25 comments to California Quail By The Jordan River

  • Jean Haley

    I have never seen a Quail behave in that manner. That is interesting. I too hope you see them again. Beautiful birds, and I love your shots!

  • Levi V.

    Even here in california I don’t see quail too often. I’ve only ever found them in one place, but in that place there were dozens of them. Mixed in with dozens of rabbits, all clustered together (a small game hunter’s paradise, huh?). I read that they’re usually found in places where flat, open, country joins up to thick, steep, country, and that’s exactly what that place is. A golf course surrounded by completely impenetrable brush. Sadly, because it’s a golf course, I’m not allowed to go there (I’ve been told off by the people there a couple times). It’s also a place where there are lots of things you can’t find other places (CA thrashers, spotted towhees, munias, bluebirds, and of course, the quail): all “locally common” birds around here.

  • Pat

    Ron, sorry I am replying so late to your gorgeous photos of the California Quail. They are the best I have ever seen of that quail.

    I have had the pleasure to live in Gambel’s Quail territory for many years and I have kept track of their behavior in my backyards. Today there were 3 pairs and it is not unusual for me to have 16-21 individuals to enjoy. At the present time the quail are in coveys and have already paired up but the 3 pairs are here most of the time!

    BTW the male Gambel’s Quail has rufus colored feathers on the top back of their head, which makes them very colorful.

  • Charlotte Norton

    Beautiful series Ron!


  • Marty K

    Another really interesting post, Ron. I love that I always come away from your blog having learned something new! And yes, even a single Canada Goose can make quite a nuisance of himself. Poor quail!

  • Linda Civey

    Aside from the breast scaling, our Gambel’s (the males), have a very colorful head. Ours always take off in a flutter as if we were going to eat them. Haha Very camera shy!

  • Patty Chadwick

    Poor guy! Frozen sentry that he was! Can only imagine how terrifying that must have been…only a few Canada geese can make a LOT of racket and noise. Beautiful shots of the bird…didn’t know that topnot was made of several feathers not just one big one

  • Betty Sturdevant

    I live in Sugarhouse and my neighbor and I have had them nesting often in the flower beds. They also clean up under the bird feeder. I love to watch them specially the chicks.

  • Leah

    I just love quail! Living in Ogden though I notice the lack of snow.. We are buried! Thanks for the photos!

  • Dick Harlow

    Gorgeous shots! Love the memories of seeing this species, just simply a beautiful bird.
    I like all three shots, shows the plumage well and the catch light is in each shot!

  • Susan Stone

    California Quail do look a lot like the Gambel’s Quail, which is what we have here. I’m not sure I’ve observed the Gambel’s Quail closely, even though on one occasion we had one on the back wall of our property. It’s good to know the difference between the two species. I did not know that the California Quail could be found outside California…

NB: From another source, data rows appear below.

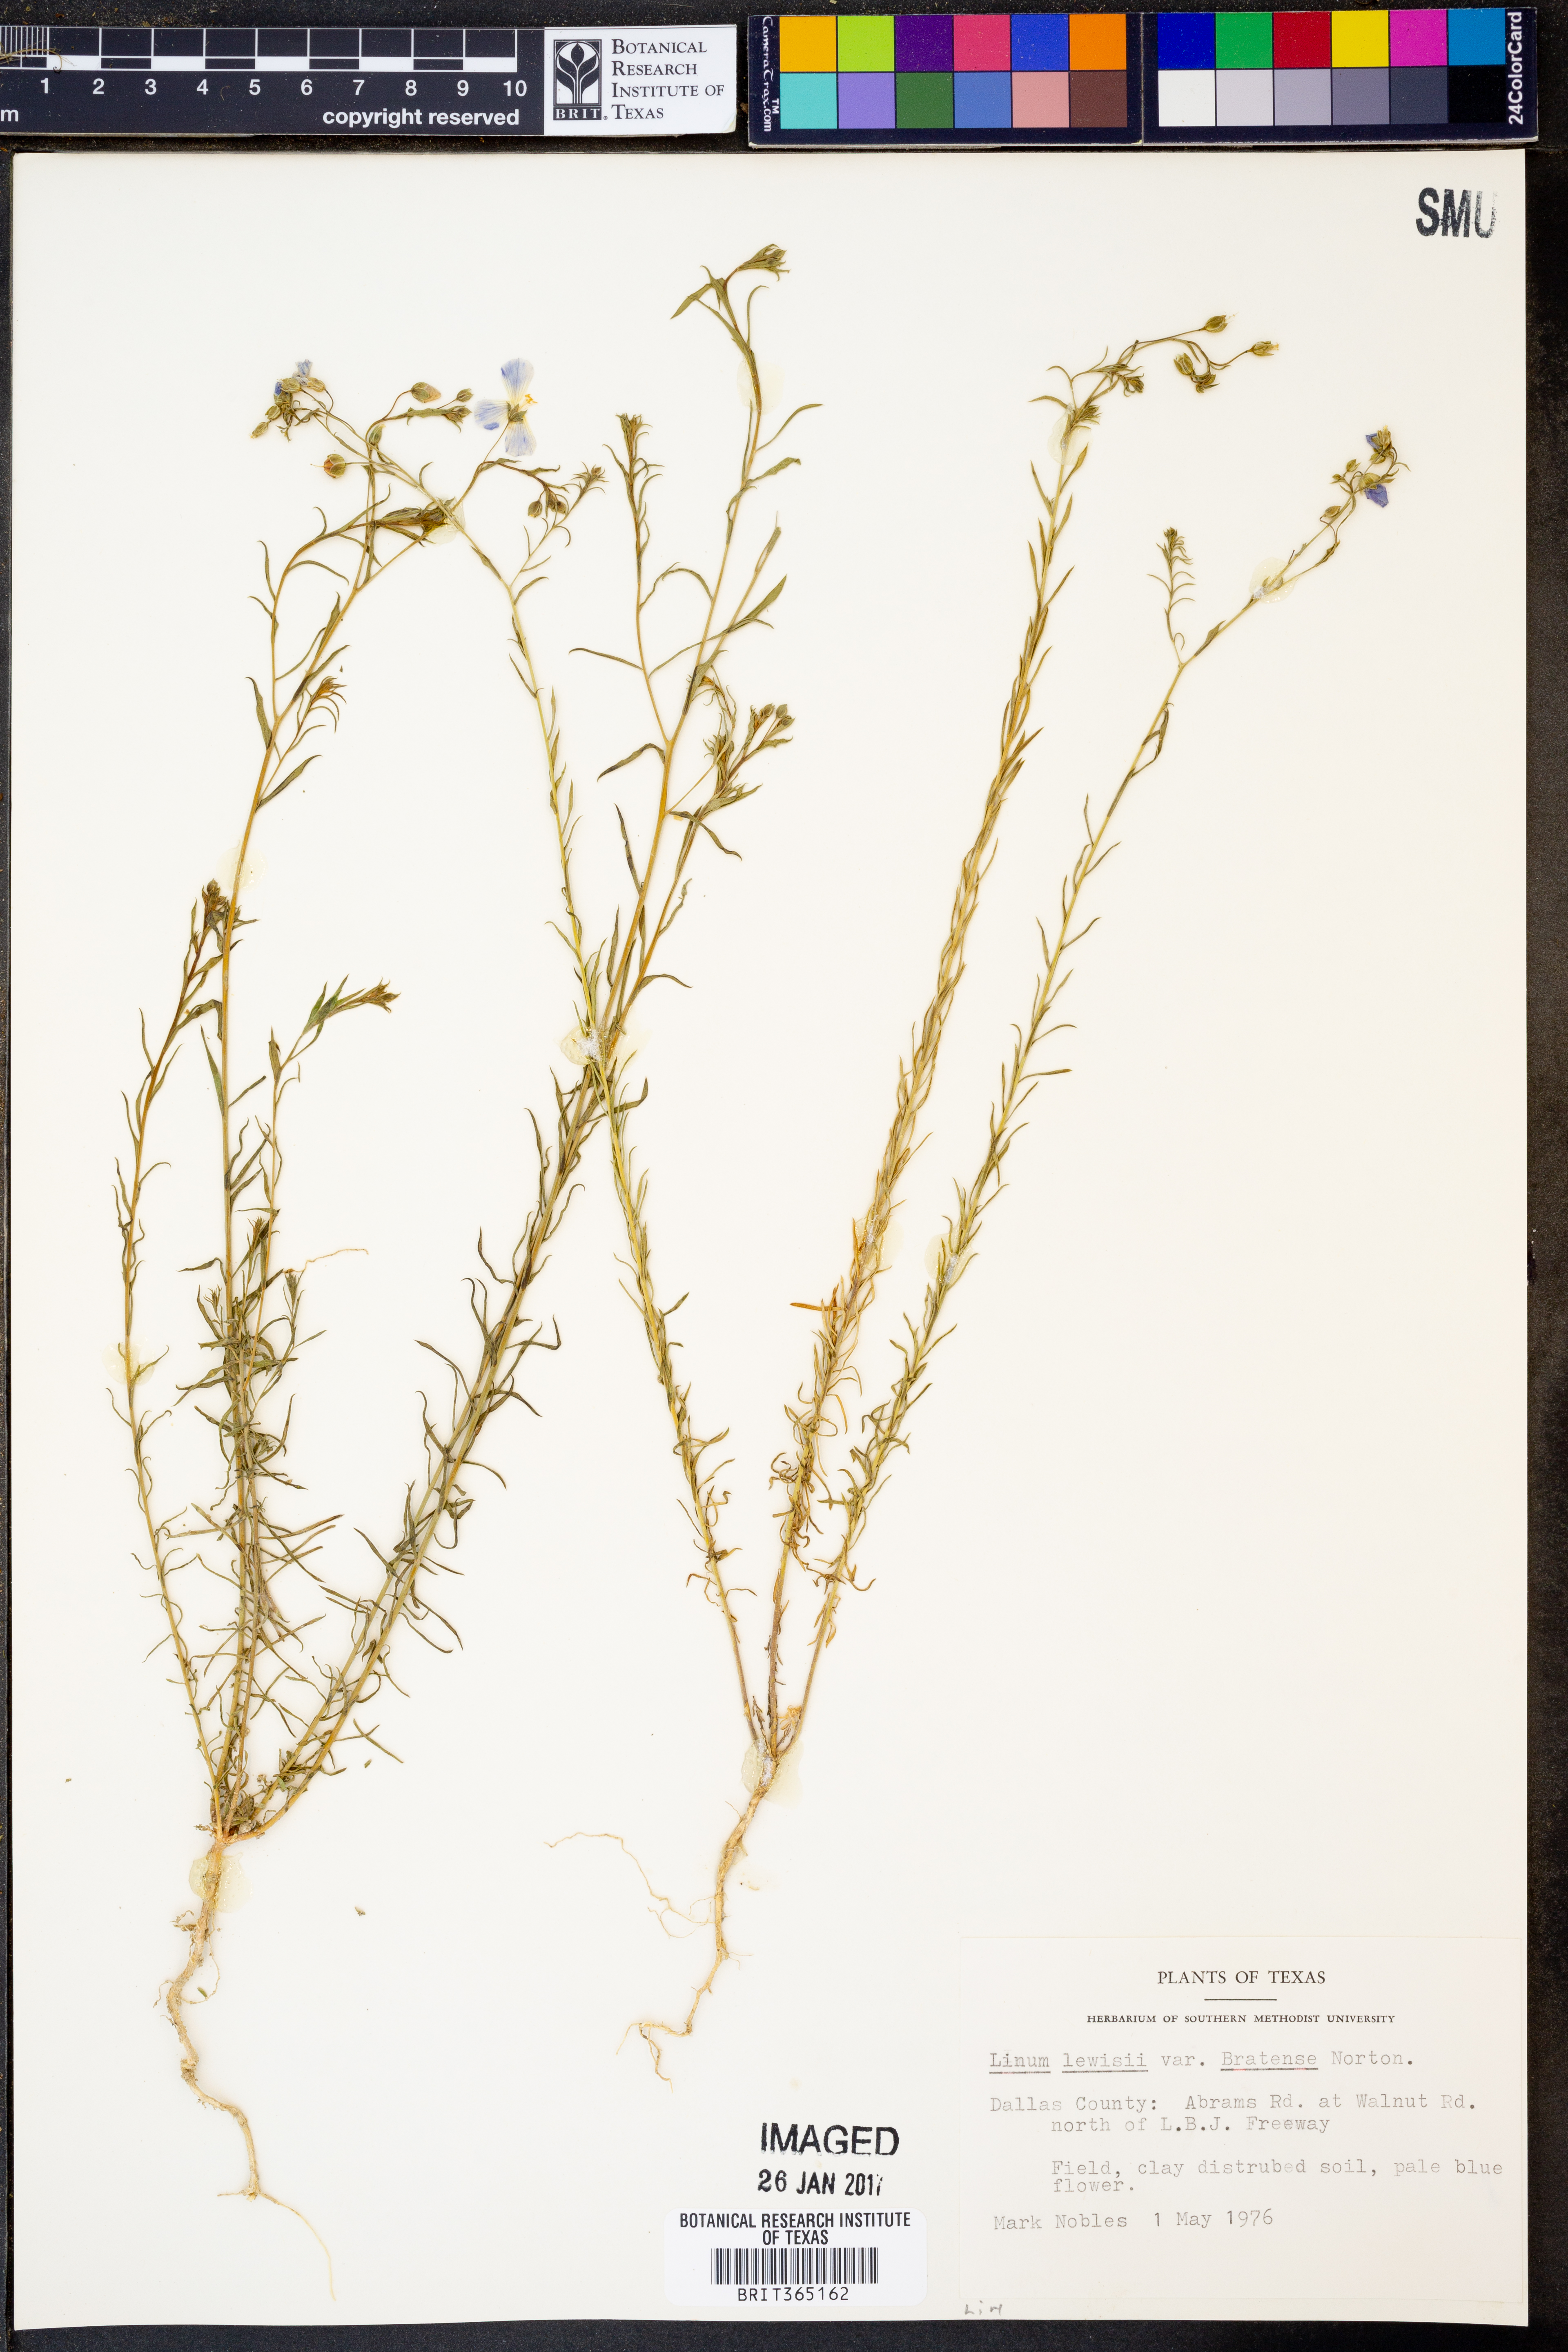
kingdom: Plantae
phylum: Tracheophyta
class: Magnoliopsida
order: Malpighiales
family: Linaceae
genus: Linum
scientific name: Linum pratense
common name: Norton's flax
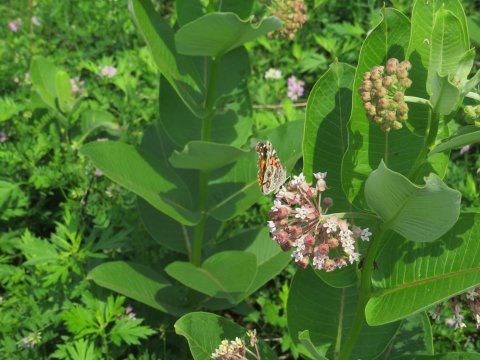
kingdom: Animalia
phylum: Arthropoda
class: Insecta
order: Lepidoptera
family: Nymphalidae
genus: Vanessa
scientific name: Vanessa virginiensis
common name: American Lady
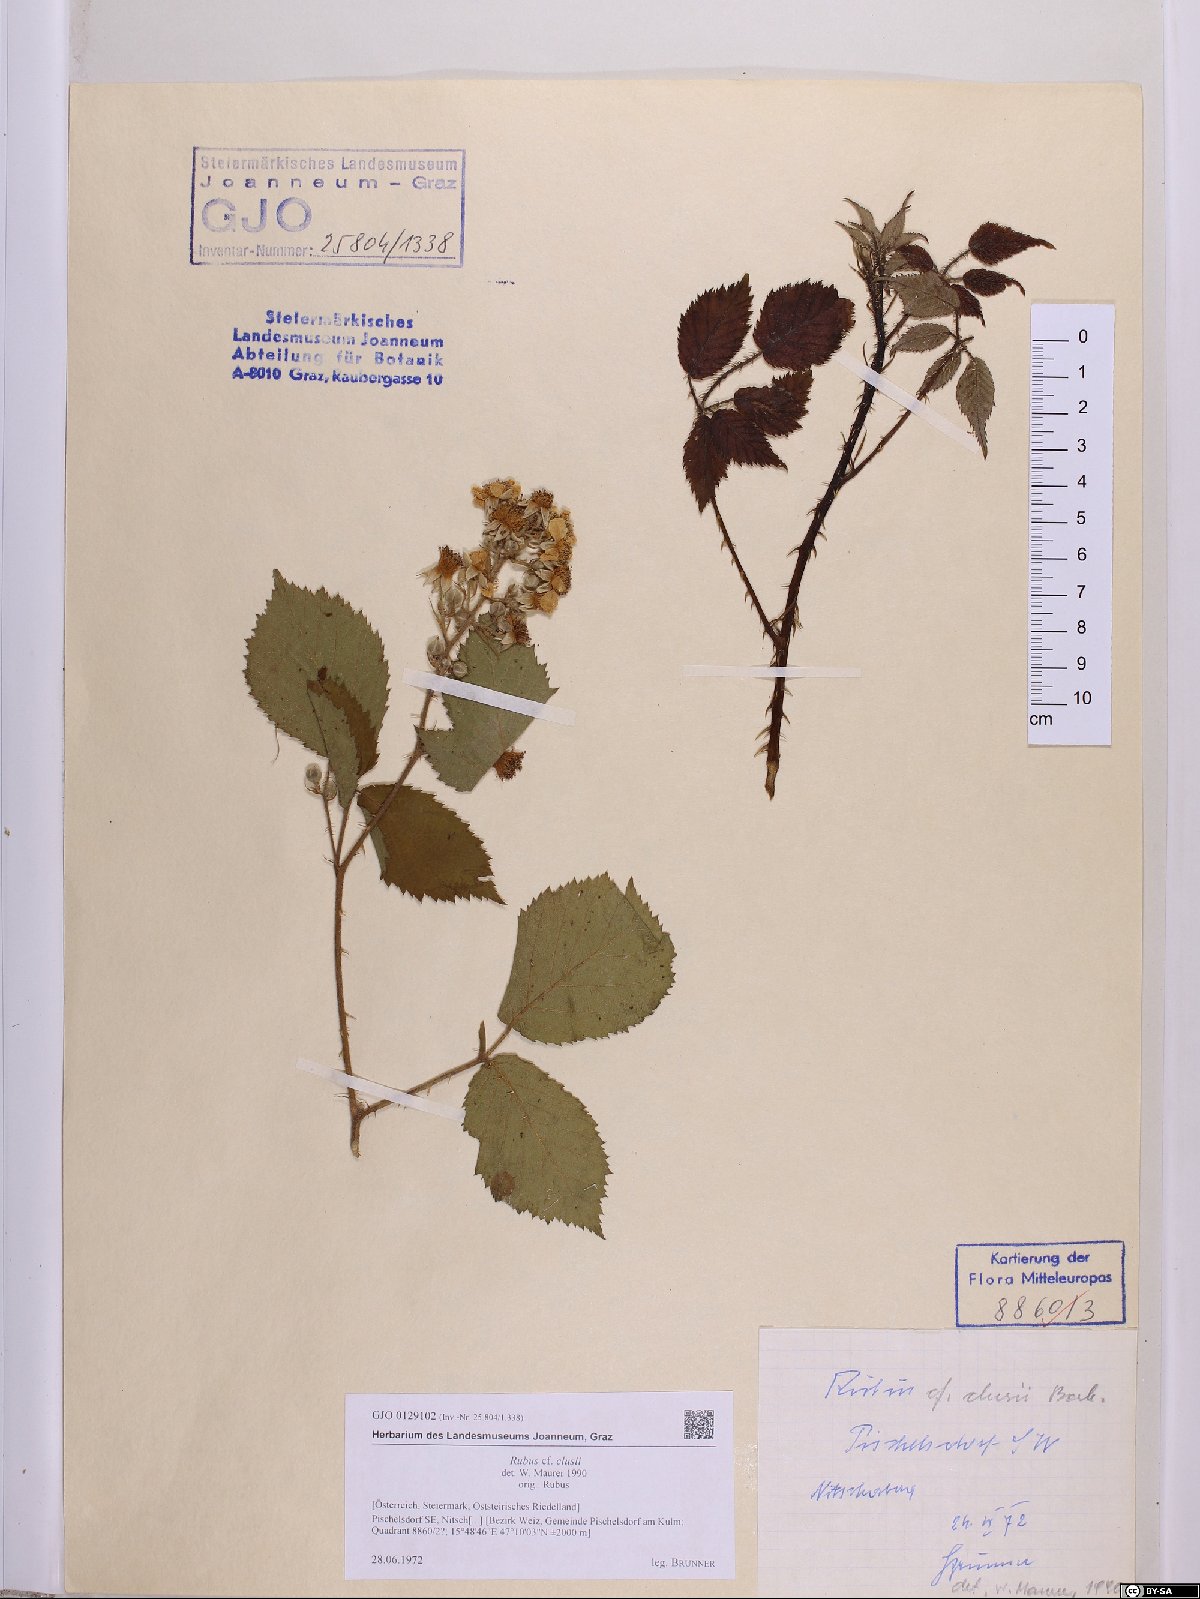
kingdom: Plantae
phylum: Tracheophyta
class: Magnoliopsida
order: Rosales
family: Rosaceae
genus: Rubus
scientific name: Rubus clusii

    • Susan, California Quail are found all along the west coast from Baja clear up to British Columbia, then inland to some areas of the Intermountain West including much of western Idaho and northern Utah.

  • Judy Gusick

    Beautiful! You really captured the detail of the bird. 🙂 Thx for the “story” to go with it. Imagine the incoming geese were REALLY terrifying for them.

    • Those geese got my attention too, Judy. Amazing how big they are when they’re directly overhead. Just the wing noise alone was loud, then throw in all the honking…

  • Beautiful shot5s of beautiful birds. Being an Easterner, thank you for the birding ID lesson.

    • Thanks, Richard. That’s one of the reasons I posted these images – this species has a pretty limited range out west and most folks don’t get to see them.